### [Assignment]
Convert everything from the line containing "猴痘是性病嗎？精液驗出猴痘DNA" down through the line containing "Alles over extra's aanvragen" into a JSON list of strings, one per line, with blank lines dropped. Leave the pictures out of the answer.

··· Given entries

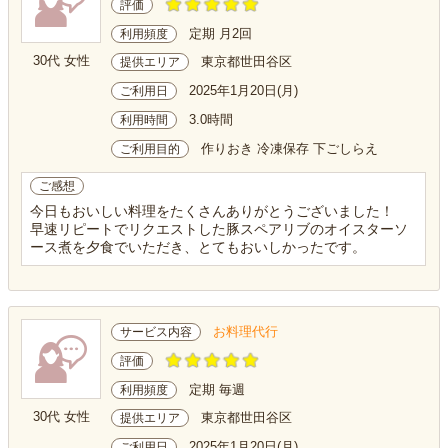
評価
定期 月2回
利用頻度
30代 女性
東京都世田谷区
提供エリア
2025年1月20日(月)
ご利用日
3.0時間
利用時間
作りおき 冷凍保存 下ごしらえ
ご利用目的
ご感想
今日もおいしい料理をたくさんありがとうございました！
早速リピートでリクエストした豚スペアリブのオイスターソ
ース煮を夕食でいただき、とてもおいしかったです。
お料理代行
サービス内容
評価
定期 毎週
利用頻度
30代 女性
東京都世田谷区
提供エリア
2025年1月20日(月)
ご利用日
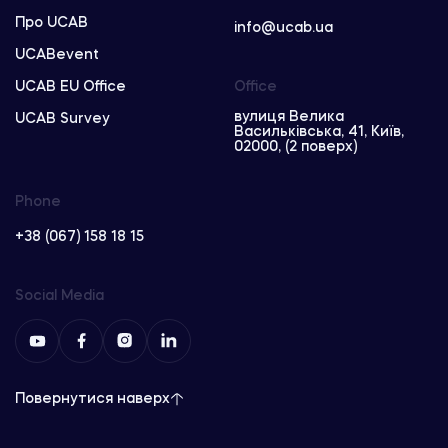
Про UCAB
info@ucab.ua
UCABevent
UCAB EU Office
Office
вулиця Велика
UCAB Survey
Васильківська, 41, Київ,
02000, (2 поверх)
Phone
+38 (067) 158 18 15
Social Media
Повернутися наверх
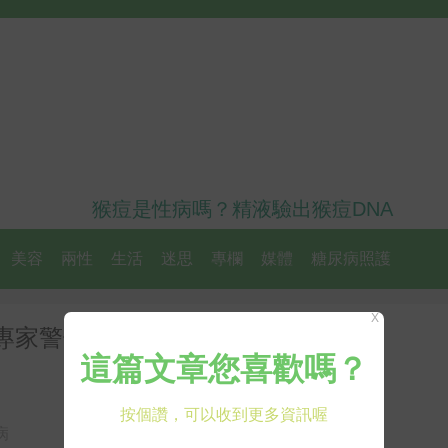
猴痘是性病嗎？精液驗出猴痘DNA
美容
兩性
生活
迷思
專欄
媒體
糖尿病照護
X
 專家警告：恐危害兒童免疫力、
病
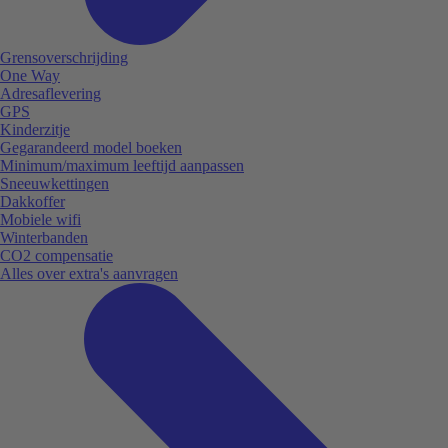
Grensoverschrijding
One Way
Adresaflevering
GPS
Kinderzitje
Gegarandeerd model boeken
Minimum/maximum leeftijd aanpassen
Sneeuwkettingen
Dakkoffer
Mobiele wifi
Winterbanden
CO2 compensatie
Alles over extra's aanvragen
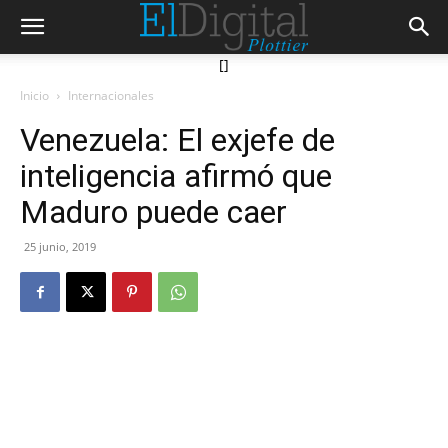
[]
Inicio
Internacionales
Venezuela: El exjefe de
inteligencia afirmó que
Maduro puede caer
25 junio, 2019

······
··· Given entries

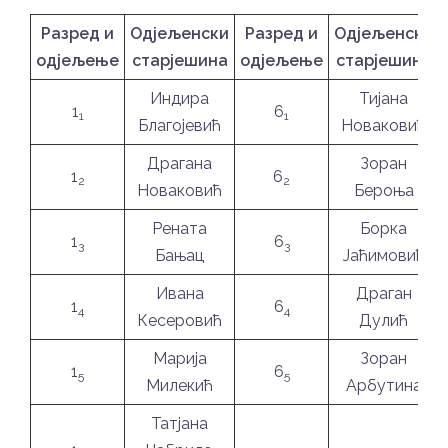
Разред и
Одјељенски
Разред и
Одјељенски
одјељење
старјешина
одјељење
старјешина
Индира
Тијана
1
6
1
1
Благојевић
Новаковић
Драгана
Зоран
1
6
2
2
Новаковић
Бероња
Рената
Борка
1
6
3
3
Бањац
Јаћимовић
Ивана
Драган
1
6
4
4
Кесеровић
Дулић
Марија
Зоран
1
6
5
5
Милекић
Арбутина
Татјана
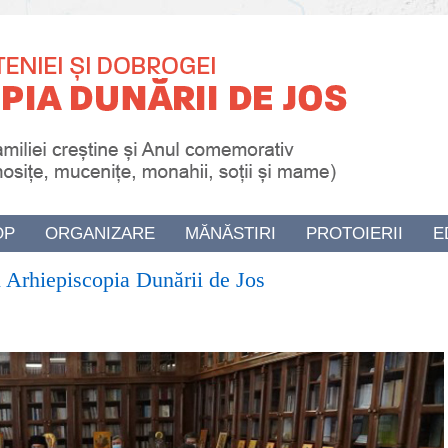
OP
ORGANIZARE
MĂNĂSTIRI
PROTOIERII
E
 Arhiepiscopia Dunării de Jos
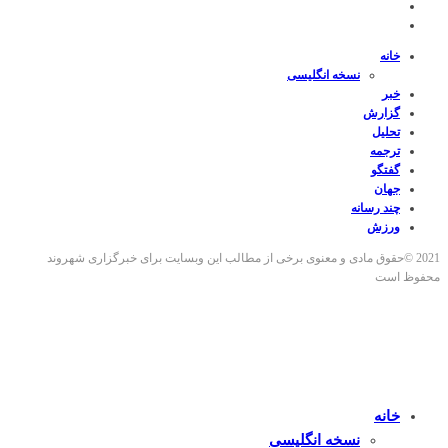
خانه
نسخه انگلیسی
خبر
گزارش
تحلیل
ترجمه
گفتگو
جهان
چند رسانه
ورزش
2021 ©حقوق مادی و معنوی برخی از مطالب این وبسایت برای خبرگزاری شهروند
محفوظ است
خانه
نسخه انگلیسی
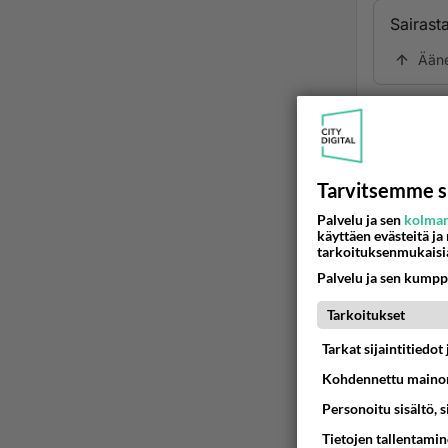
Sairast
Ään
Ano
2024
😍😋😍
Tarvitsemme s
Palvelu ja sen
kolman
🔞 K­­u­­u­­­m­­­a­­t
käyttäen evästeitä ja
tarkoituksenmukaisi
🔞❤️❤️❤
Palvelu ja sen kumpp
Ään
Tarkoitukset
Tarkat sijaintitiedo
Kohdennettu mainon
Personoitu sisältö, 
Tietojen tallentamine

······
··· Given entries

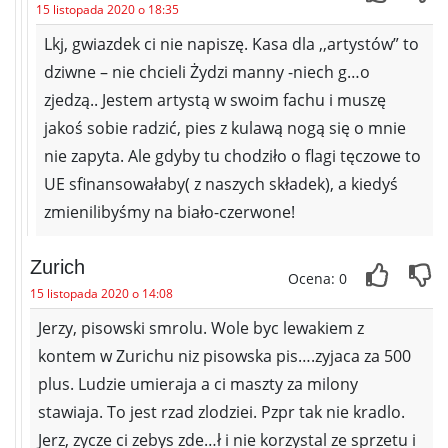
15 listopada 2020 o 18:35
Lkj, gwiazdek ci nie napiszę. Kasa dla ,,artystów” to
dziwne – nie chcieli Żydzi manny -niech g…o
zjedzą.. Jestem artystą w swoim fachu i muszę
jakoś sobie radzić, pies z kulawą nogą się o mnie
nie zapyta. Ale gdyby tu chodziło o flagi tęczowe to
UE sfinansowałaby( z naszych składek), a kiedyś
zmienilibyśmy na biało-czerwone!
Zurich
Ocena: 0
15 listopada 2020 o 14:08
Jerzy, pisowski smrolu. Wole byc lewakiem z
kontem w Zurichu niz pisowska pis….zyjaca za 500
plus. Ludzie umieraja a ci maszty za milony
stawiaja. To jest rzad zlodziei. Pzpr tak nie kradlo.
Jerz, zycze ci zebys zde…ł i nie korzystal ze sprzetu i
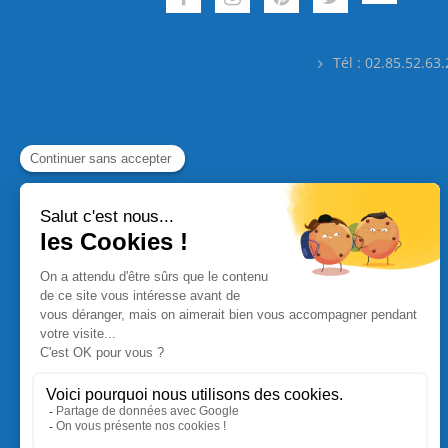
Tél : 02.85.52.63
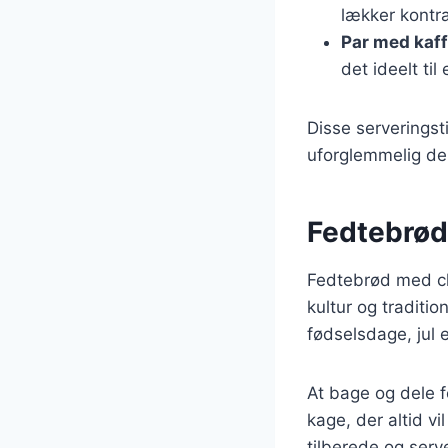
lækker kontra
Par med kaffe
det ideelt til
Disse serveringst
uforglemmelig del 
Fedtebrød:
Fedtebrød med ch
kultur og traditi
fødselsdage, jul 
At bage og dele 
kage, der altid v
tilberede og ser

······

### [Answer to the exercise]
[
  "猴痘是性病嗎？精液驗出猴痘DNA",
  "美容",
  "兩性",
  "生活",
  "迷思",
  "專欄",
  "媒體",
  "糖尿病照護",
  "X",
  " 專家警告：恐危害兒童免疫力、",
  "病",
  "Grensoverschrijding",
  "One Way",
  "Adresaflevering",
  "GPS",
  "Kinderzitje",
  "Gegarandeerd model boeken",
  "Minimum/maximum leeftijd aanpassen",
  "Sneeuwkettingen",
  "Dakkoffer",
  "Mobiele wifi",
  "Winterbanden",
  "CO2 compensatie",
  "Alles over extra's aanvragen"
]